Теперь понятно, что за тётка сидела в коридоре. Мне стало не по себе. Это уже серьёзно: похоже, всё у них спланировано.

Я пересел к оперативникам. Следователь открыл дверь, вышел за порог и, сделав приглашающий жест, сказал:

– Аникина, заходите.

Женщина вошла в кабинет, остановилась в полушаге от порога. Всё с той же дурашливой улыбкой взглянула на оперативников, на меня и оглянулась на следователя. Тот спросил:

– Ну, что скажете? Узнаёте кого-нибудь?

Указала на меня:

– Вот этого.

– Расскажите, пожалуйста, при каких обстоятельствах вы с ним встретились?

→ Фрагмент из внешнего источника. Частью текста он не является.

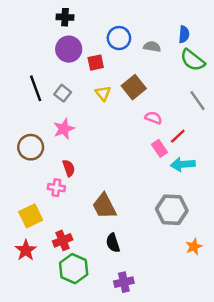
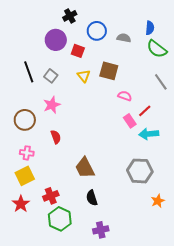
black cross: (65, 17) -> (70, 16), moved, turned -32
red square: (96, 63) -> (78, 51), turned 32
brown square: (134, 87) -> (109, 71), turned -36
pink cross: (56, 188) -> (27, 153), moved

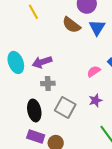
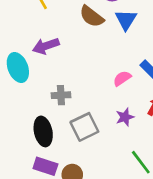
purple arrow: (42, 62) -> (46, 46), moved
gray square: (65, 107) -> (84, 127), turned 35

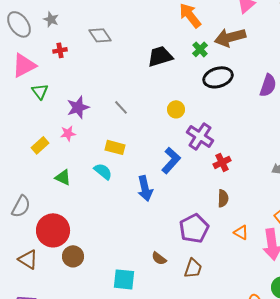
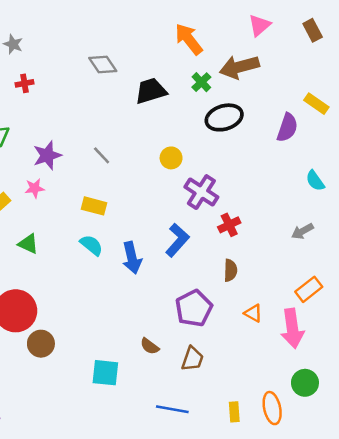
gray diamond: (100, 35) -> (103, 64), moved
blue L-shape: (171, 160) -> (177, 240), moved
cyan semicircle: (103, 171) -> (91, 245), moved

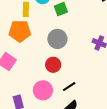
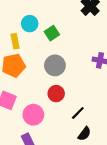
pink circle: (43, 90) -> (33, 115), moved

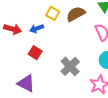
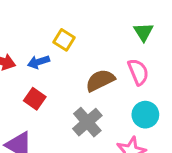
brown semicircle: (76, 14) -> (100, 80), moved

– Ха, «встретились»… Проснулась вечером, пошла на кухню чайник поставить – и тут нате: залетает, и бум-с мне по чердаку! Говорит: «Капусту давай, сучара!» И это…

Один из оперативников гоготнул, но тут же прихлопнул рот ладонью. Кирилл, досадливо цокнув, вздохнул. Рассказчица стушевалась.

– Продолжайте, продолжайте, – подбодрил её следователь. – Только постарайтесь как-нибудь без «чердаков».